- **Excerpt provided**
•••

Jarrow, I know it’s a place to avoid, but seriously? No page?

Posted on: November 4th, 2011 by admin 3 Comments

Right, where to begin…

Jarrow is a delightful little hole next to Hebburn (another one), Gateshead (another one), Simonside (another one) and South Shields (Has charvs, generally leave you alone.)

It is impossible to determine the exact population of this cess pit as the rate of population growth is so great. We can only hope a bad batch of Skag kills them off before the current ones are able to breed.

The best features of Jarrow are the A19, which takes you away from here, and the Shell Oil storage depot which would be useful to try and contain the Jarrovians, should they try to spread en masse.

The Viking centre has to be the worst excuse for a shopping centre on the face of the earth, though if you want a tartan trolley bag, 2nd hand books with pages missing and some poor quality plastic tat from one of the many cheap shite boutiques that generate 50% of the total GDP for the town. The other 50% being from the sale of stolen car radios, ket, disco biscuits and nylon tracksuits. Jarrow currently holds well over 10% of the worlds stockpiles of fake Burberry and nylon by mass alone, and 22% of the UK’s supply of fake gold Sovereign rings.

•••

- **Short exercise 1**
Copy the entries below unchanged, from the line containing "25 min as the pattern for the entry." through the line containing "10 h 07 min".

- **Collected data entries**
•••

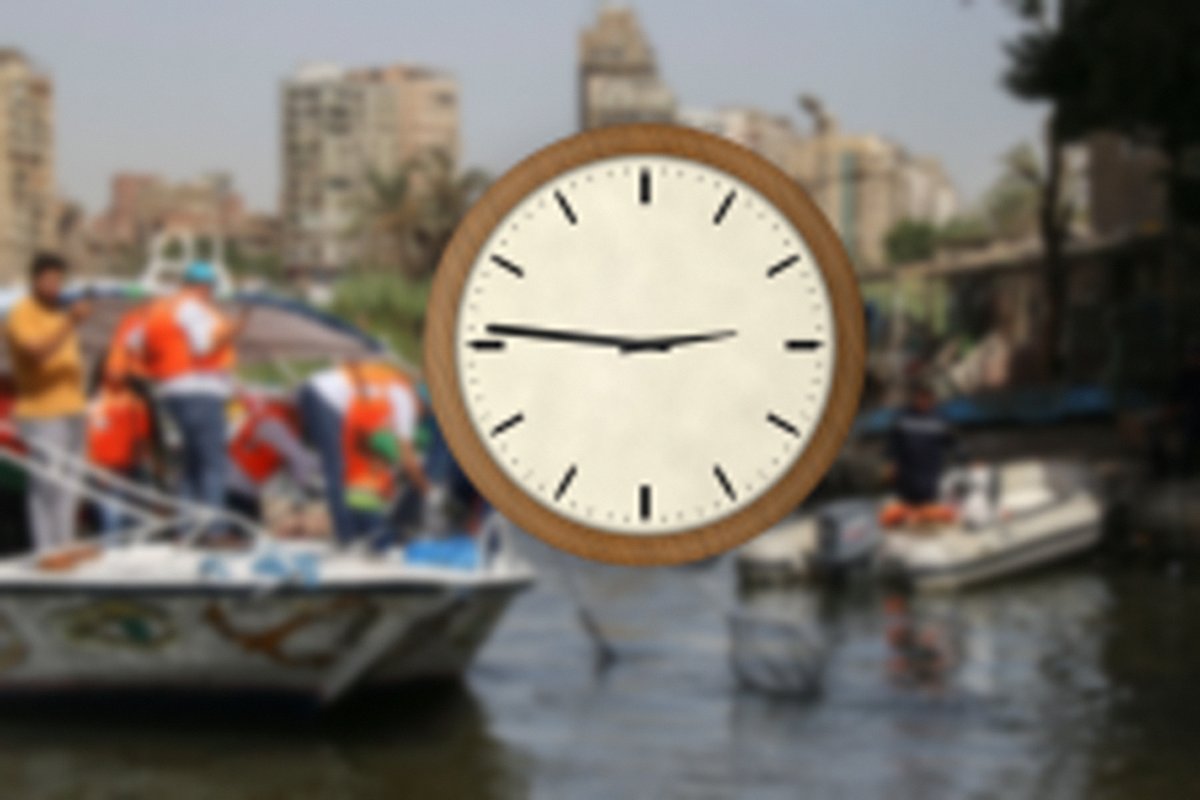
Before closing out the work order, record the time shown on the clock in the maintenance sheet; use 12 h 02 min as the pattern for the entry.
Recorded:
2 h 46 min
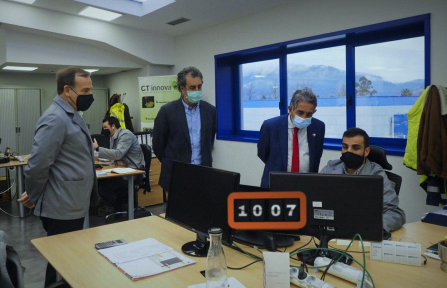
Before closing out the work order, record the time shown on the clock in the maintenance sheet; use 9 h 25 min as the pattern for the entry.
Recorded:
10 h 07 min
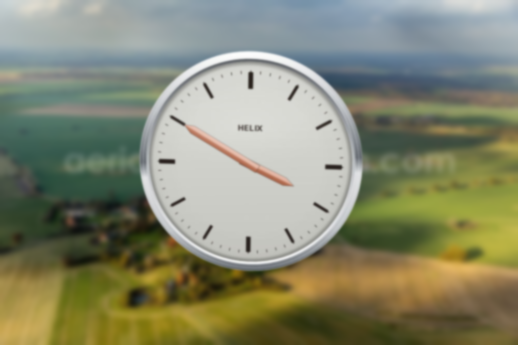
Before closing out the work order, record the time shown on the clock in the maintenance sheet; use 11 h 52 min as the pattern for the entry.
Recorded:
3 h 50 min
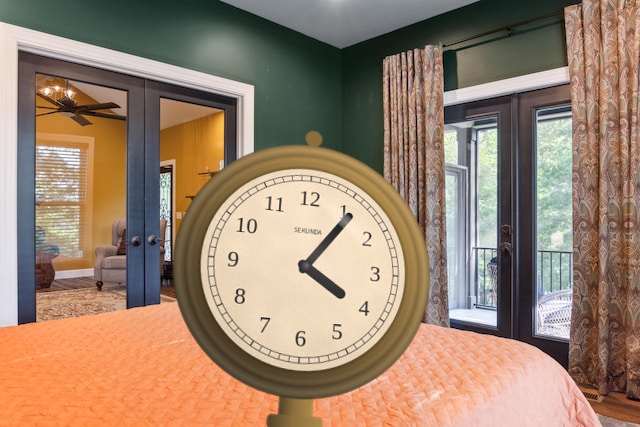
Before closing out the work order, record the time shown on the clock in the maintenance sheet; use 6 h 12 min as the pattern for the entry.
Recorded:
4 h 06 min
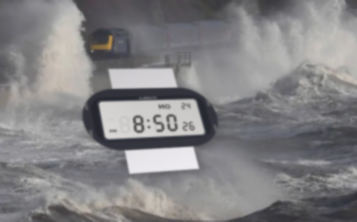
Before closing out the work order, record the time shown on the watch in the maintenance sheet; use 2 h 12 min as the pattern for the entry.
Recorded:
8 h 50 min
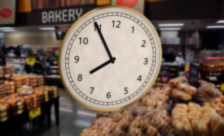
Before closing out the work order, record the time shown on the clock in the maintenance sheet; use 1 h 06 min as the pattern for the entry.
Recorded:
7 h 55 min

•••

- **Short exercise 2**
List the places that the post about Jarrow names as lying next to Jarrow.

- **Reply 1**
Before closing out the work order, record the time shown on the clock in the maintenance sheet; use 9 h 25 min as the pattern for the entry.
Recorded:
10 h 07 min

- **Reply 2**
Hebburn
Gateshead
Simonside
South Shields